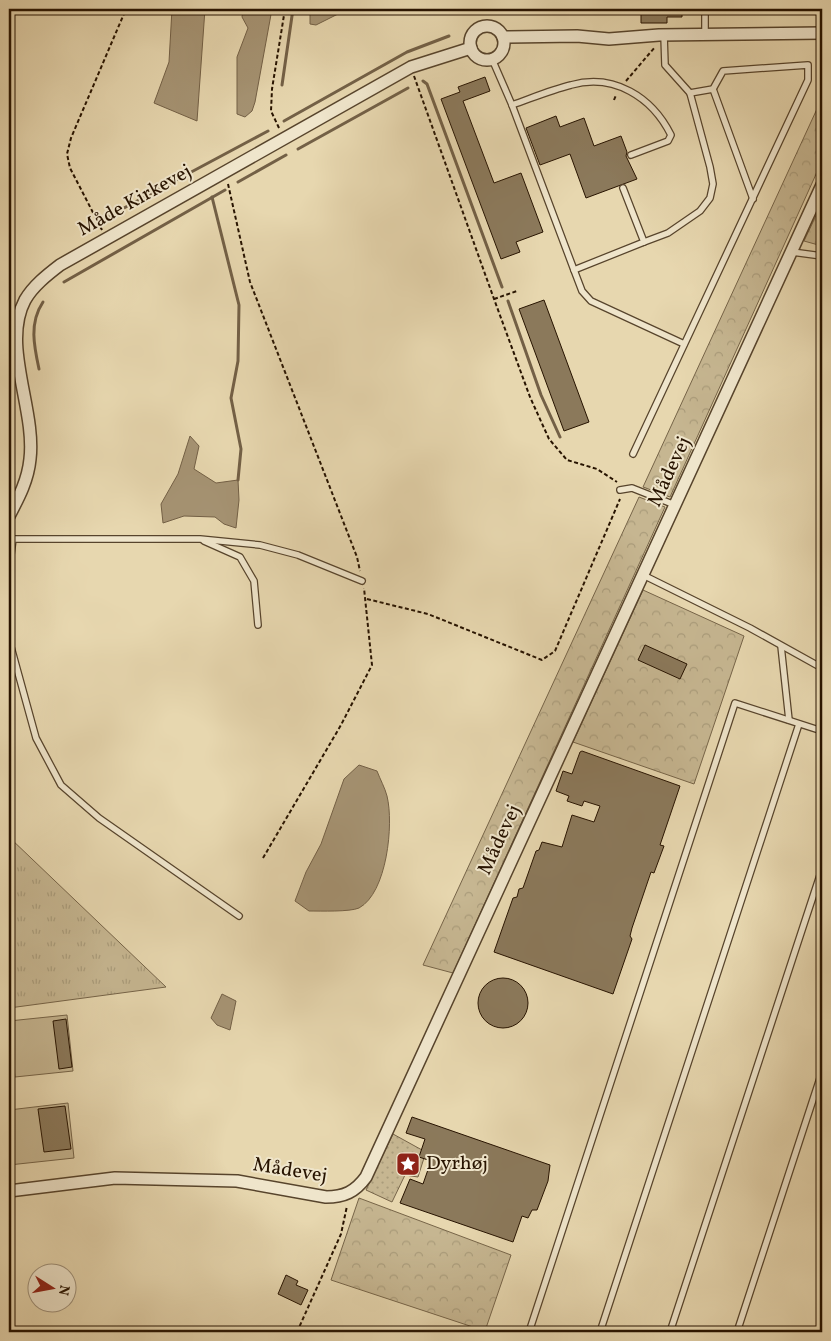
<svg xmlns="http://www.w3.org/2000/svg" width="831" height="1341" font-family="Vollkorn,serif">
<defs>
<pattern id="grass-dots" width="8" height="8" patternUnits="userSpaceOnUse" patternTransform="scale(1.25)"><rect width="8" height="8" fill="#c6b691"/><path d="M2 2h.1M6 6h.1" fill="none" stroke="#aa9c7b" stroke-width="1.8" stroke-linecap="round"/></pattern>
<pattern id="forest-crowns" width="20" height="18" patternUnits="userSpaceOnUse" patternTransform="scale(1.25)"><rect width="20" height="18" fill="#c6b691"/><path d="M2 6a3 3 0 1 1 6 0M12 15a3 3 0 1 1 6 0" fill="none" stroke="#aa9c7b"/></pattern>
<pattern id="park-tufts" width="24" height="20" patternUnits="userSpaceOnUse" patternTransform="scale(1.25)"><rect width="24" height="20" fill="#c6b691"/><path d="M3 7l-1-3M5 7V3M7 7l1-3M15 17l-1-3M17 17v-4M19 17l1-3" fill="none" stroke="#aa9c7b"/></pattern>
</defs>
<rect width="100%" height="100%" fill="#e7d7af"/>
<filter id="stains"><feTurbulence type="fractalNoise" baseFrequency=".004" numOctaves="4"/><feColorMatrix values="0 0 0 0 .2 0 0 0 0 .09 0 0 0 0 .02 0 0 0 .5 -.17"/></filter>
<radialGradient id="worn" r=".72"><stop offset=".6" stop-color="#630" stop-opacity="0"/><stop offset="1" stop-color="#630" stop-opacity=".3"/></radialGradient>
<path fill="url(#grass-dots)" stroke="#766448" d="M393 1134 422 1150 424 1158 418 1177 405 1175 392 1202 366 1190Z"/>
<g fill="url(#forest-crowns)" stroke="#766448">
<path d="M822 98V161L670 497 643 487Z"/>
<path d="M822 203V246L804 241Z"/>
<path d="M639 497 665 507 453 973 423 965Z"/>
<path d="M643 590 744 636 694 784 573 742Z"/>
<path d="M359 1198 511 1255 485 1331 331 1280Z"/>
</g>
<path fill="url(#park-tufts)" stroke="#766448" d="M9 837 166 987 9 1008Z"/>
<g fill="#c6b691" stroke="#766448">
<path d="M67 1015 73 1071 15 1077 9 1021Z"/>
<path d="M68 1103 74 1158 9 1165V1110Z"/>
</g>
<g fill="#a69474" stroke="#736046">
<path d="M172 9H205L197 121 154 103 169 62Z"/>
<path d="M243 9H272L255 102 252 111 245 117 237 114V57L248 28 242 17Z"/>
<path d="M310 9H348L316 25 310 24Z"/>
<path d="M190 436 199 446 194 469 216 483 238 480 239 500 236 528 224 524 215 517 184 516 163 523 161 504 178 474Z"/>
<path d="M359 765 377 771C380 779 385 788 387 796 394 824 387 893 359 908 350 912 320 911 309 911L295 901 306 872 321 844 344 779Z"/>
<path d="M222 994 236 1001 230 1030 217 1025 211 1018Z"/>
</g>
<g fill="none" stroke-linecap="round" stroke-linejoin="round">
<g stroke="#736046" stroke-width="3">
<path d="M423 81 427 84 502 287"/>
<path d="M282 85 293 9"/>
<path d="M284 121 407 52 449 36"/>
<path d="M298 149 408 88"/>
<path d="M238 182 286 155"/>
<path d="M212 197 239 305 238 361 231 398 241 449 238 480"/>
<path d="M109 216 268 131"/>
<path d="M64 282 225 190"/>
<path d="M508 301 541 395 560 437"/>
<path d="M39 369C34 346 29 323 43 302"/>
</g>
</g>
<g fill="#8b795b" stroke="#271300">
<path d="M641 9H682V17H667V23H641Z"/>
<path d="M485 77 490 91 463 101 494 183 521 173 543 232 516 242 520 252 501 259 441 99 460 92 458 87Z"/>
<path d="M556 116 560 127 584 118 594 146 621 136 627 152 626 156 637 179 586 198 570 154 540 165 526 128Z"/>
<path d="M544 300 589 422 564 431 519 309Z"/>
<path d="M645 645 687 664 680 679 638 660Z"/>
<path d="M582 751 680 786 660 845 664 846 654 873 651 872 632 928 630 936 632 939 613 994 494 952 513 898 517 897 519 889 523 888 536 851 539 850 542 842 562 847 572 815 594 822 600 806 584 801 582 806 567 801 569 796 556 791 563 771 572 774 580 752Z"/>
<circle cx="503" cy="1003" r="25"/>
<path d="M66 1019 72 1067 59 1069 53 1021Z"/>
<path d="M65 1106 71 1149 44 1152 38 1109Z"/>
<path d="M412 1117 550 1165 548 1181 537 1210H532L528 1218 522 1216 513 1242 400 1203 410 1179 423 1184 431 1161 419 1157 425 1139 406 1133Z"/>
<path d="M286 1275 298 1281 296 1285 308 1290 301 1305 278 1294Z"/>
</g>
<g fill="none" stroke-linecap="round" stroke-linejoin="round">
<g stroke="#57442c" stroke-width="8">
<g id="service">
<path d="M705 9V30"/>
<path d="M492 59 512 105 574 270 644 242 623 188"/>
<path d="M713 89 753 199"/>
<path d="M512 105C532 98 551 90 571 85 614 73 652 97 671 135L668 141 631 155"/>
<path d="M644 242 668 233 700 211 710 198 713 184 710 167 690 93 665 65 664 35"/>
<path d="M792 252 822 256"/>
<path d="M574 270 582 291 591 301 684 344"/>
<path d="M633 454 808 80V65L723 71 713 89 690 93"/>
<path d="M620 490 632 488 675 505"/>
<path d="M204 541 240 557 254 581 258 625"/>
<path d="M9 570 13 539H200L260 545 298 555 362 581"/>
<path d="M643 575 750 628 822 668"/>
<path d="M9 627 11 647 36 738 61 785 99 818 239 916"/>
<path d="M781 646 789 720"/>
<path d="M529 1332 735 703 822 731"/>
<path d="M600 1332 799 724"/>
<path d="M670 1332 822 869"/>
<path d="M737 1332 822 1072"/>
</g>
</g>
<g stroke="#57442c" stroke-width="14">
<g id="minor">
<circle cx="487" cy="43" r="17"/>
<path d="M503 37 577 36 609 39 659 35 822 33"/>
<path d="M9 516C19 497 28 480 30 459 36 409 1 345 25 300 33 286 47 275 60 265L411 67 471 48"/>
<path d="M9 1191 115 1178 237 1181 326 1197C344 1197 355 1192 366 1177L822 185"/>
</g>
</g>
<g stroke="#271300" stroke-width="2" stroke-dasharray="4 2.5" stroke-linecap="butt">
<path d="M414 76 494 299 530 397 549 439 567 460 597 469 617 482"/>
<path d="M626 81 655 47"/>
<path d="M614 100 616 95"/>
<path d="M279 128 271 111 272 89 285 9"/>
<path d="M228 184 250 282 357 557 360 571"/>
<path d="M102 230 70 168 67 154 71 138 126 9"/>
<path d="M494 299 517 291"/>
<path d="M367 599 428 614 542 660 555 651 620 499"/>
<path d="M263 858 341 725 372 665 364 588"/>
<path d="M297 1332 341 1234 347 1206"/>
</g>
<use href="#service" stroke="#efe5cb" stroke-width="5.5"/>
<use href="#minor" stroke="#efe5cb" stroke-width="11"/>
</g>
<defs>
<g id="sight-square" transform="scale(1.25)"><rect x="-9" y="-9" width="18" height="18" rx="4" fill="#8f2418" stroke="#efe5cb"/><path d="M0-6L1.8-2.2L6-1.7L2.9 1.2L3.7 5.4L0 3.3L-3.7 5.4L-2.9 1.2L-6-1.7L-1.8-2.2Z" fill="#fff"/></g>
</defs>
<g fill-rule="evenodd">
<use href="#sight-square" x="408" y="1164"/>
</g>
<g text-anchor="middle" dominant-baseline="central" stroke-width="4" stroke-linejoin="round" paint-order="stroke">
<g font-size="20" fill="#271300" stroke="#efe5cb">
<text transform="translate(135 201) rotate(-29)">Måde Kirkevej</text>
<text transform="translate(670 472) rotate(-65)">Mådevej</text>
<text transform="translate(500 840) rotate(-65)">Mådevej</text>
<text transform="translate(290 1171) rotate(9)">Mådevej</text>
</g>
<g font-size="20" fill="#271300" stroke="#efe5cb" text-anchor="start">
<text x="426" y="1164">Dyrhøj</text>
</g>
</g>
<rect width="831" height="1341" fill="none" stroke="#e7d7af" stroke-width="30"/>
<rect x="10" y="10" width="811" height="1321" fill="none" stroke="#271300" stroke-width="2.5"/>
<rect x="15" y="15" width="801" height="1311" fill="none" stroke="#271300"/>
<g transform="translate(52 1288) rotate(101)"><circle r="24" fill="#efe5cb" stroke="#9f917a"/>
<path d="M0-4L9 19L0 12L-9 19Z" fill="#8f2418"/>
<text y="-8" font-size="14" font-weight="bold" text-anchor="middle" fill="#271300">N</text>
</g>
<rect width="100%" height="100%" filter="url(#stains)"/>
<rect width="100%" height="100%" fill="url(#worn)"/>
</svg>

•••

Task to carry out => Whenever the string "middle" occurs in a line of the entries above, copy that line.

Answer to this exercise =>
<g text-anchor="middle" dominant-baseline="central" stroke-width="4" stroke-linejoin="round" paint-order="stroke">
<text y="-8" font-size="14" font-weight="bold" text-anchor="middle" fill="#271300">N</text>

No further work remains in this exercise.